One of my favorites from the early 1990s. From Cracker’s 1992 self-titled debut. Favorite line: “I see the light at the end of the tunnel now … Someone please tell me it’s not a train.”
A great performance of one of the more memorable (albeit extremely depressing) songs from Lou Reed’s stellar 1973 song cycle “Berlin.” If you like what you hear, you should check out the original album, or the brilliant 2007 film adaptation (lensed by Oscar-nominated director Julian Schnabel) called “Lou Reed’s Berlin.”
One of the best films about the art / history of comedy, as well as the early days of TV is director Richard Benjamin’s hilarious and touching 1982 film “My Favorite Year.” The unspoken denominator in this enterprise is (uncredited) producer Mel Brooks. Mel Brooks was a comedy writer for Sid Caesar’s early TV show “Your Show of Shows,” which the film’s show within a show “The King Kaiser Show” is based on.
Mark Linn-Baker (as rookie writer Benjy Stone) is the obvious Brooks stand-in, trying to keep notorious debauched movie star Alan Swann (brilliantly played by Peter O’Toole based on debauched real-life movie star Errol Flynn) sober and on schedule for his appearance on the show. However, the constantly drunk Swann has other plans.
“My Favorite Year” may not be perfect … or even a great film, but it’s one of those films that always puts me in a good mood. And it earned Peter O’Toole a well-deserved Best Actor Oscar nomination in 1982. The film also resurrected Lainie Kazan’s career, who plays Benjy’s overbearing, but loving mom. Kazan resurrected the role in the 1992 Broadway musical adaptation of the film.
The title track from Cave’s amazing 1988 album “The Mercy Seat.” The term “mercy seat” does have religious connotations, for which I’ll consult Wikipedia for a more literate translation than I could ever muster:
According to the Bible, the cover or mercy seat (Hebrew: כפורת, Kapporet ; “atonement piece”) was an object which rested upon the Ark of the Covenant, and was connected with the rituals of the Day of Atonement; the term also appears in later Jewish sources, and twice in the New Testament, from where it has significance in Christian Theology.

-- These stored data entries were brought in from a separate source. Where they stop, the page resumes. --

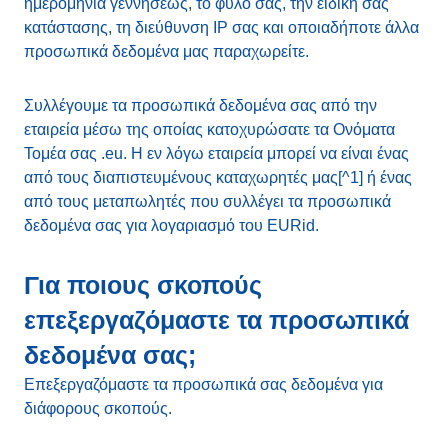
ημερομηνία γεννήσεως, το φύλο σας, την ειδική σας
κατάστασης, τη διεύθυνση IP σας και οποιαδήποτε άλλα
προσωπικά δεδομένα μας παραχωρείτε.
Συλλέγουμε τα προσωπικά δεδομένα σας από την
εταιρεία μέσω της οποίας κατοχυρώσατε τα Ονόματα
Τομέα σας .eu. Η εν λόγω εταιρεία μπορεί να είναι ένας
από τους διαπιστευμένους καταχωρητές μας[^1] ή ένας
από τους μεταπωλητές που συλλέγει τα προσωπικά
δεδομένα σας για λογαριασμό του EURid.
Για ποιους σκοπούς
επεξεργαζόμαστε τα προσωπικά
δεδομένα σας;
Επεξεργαζόμαστε τα προσωπικά σας δεδομένα για
διάφορους σκοπούς.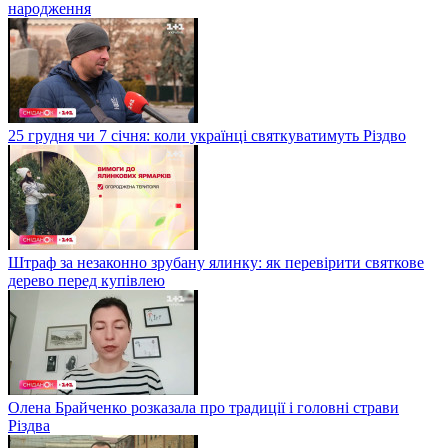
народження
25 грудня чи 7 січня: коли українці святкуватимуть Різдво
Штраф за незаконно зрубану ялинку: як перевірити святкове
дерево перед купівлею
Олена Брайченко розказала про традиції і головні страви
Різдва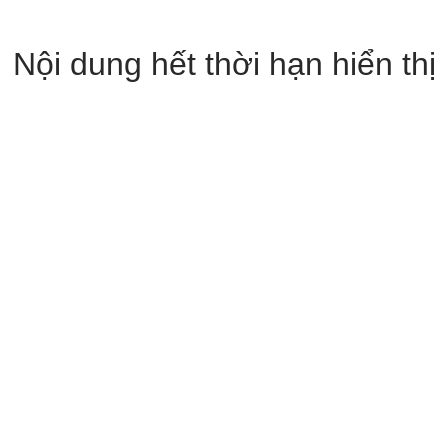
Nội dung hết thời hạn hiển thị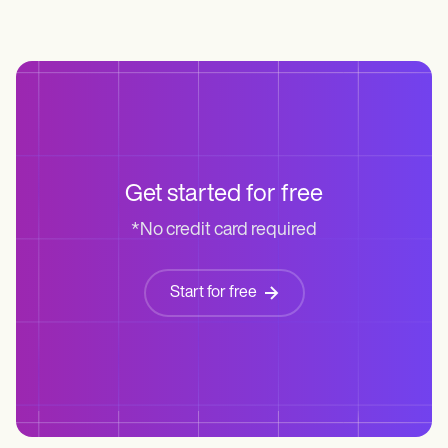
Get started for free
*No credit card required
Start for free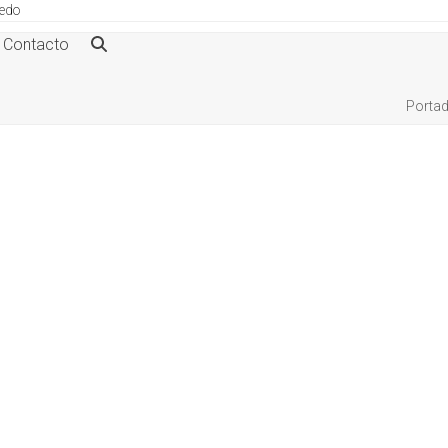
ledo
Contacto
Porta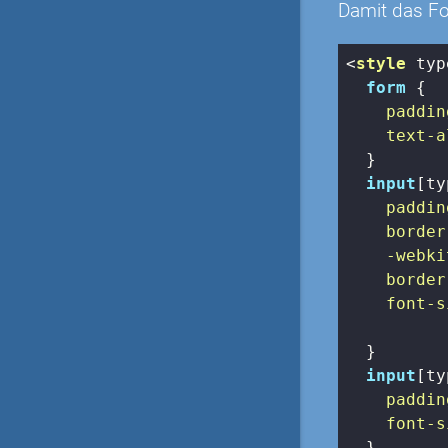
Damit das For
<
style
typ
form
 {

paddin
text-a
  }

input
[ty
paddin
border
-webki
border
font-s
  }

input
[ty
paddin
font-s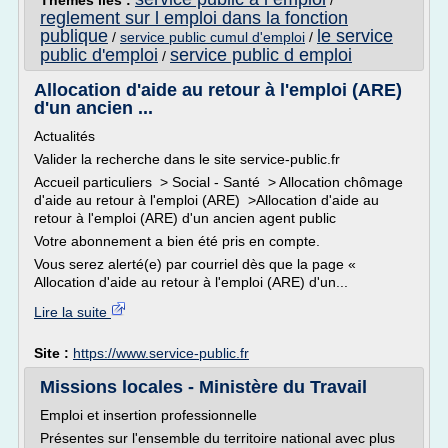
Thèmes liés :
/
reglement sur l emploi dans la fonction
publique
le service
/
service public cumul d'emploi
/
public d'emploi
service public d emploi
/
Allocation d'aide au retour à l'emploi (ARE)
d'un ancien ...
Actualités
Valider la recherche dans le site service-public.fr
Accueil particuliers > Social - Santé > Allocation chômage
d'aide au retour à l'emploi (ARE) >Allocation d'aide au
retour à l'emploi (ARE) d'un ancien agent public
Votre abonnement a bien été pris en compte.
Vous serez alerté(e) par courriel dès que la page «
Allocation d'aide au retour à l'emploi (ARE) d'un...
Lire la suite
Site :
https://www.service-public.fr
Missions locales - Ministère du Travail
Emploi et insertion professionnelle
Présentes sur l'ensemble du territoire national avec plus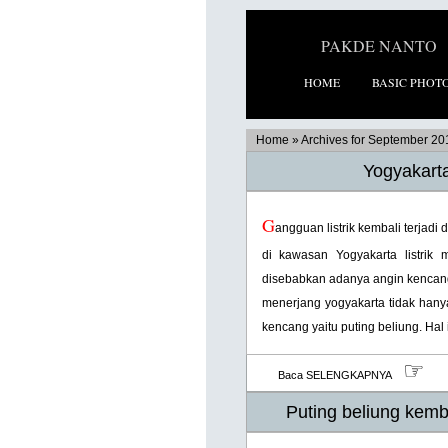
PAKDE NANTO
HOME
BASIC PHOT
Home
»
Archives for September 20
Yogyakart
G
angguan listrik kembali terjadi
di kawasan Yogyakarta listrik 
disebabkan adanya angin kencang
menerjang yogyakarta tidak hany
kencang yaitu puting beliung. Hal
☞
Baca SELENGKAPNYA
Puting beliung kem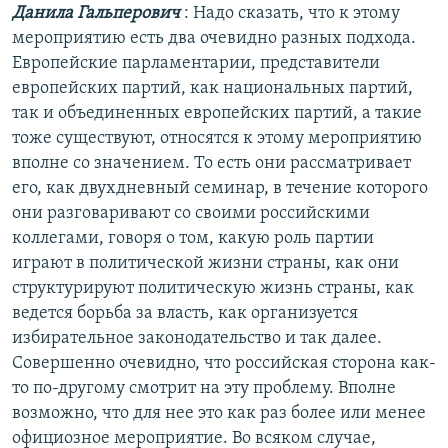
Данила Гальперович
: Надо сказать, что к этому
мероприятию есть два очевидно разных подхода.
Европейские парламентарии, представители
европейских партий, как национальных партий,
так и объединенных европейских партий, а такие
тоже существуют, относятся к этому мероприятию
вполне со значением. То есть они рассматривает
его, как двухдневный семинар, в течение которого
они разговаривают со своими российскими
коллегами, говоря о том, какую роль партии
играют в политической жизни страны, как они
структурируют политическую жизнь страны, как
ведется борьба за власть, как организуется
избирательное законодательство и так далее.
Совершенно очевидно, что российская сторона как-
то по-другому смотрит на эту проблему. Вполне
возможно, что для нее это как раз более или менее
официозное мероприятие. Во всяком случае,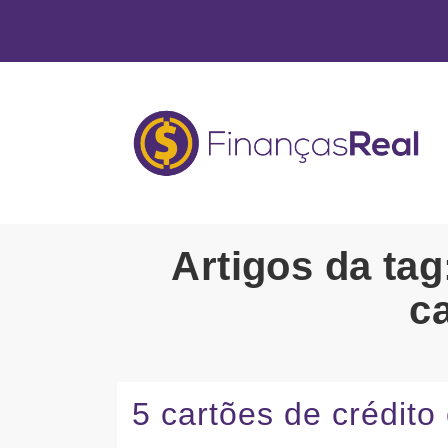
Artigos da ta
c
5 cartões de crédit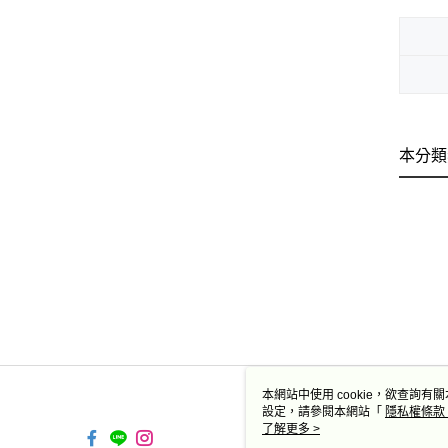
本分類
本網站中使用 cookie，欲查詢有關
設定，請參閱本網站「
隱私權條款
使用 cookie。
了解更多 >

The English phrase mercy seat is not a literal translation of the Hebrew term kapporeth, which appears in its place in the Masoretic text, nor of the Greek term hilasterion, which takes the same place in the Septuagint but instead is the translation by William Tyndale influenced by the German term Gnadenstuhl, from the same narrative position in the Luther Bible; Gnadenstuhl literally means seat of grace, in the sense of location of grace.
Despite this meaning, the song is sung from the perspective of an inmate on death row who is facing imminent execution in what I imagine is an electric chair. Cave’s version is unremitting in its intensity. However, Cash’s quieter, but still fierce cover from 2000 is damn good. Both versions will make the hairs on the back of your neck stand up.
“Layla” may be the best-known song from Eric Clapton’s and Duane Allman’s pseudonymous 1970 band Derek and the Domino’s “Layla and Other Assorted Love Songs” album. While it’s a great song, unfortunately, it’s power has been greatly diminished (at least for me) over the years due to endless replays on classic rock radio and other places. Though, Martin Scorsese did redeem it somewhat through its use in “Goodfellas” but I digress …
For my money, their cover of Jimi Hendrix’s “Little Wing” is the highlight of the album. I’ve never heard hard rock sound so damn sad, but not in a grandiose “Pink Floyd The Wall” type way. This may be just the blues … but it’s played with such incredible power and sorrow. Clapton was in a bad way (emotionally and healthwise) when he recorded this and you can feel it.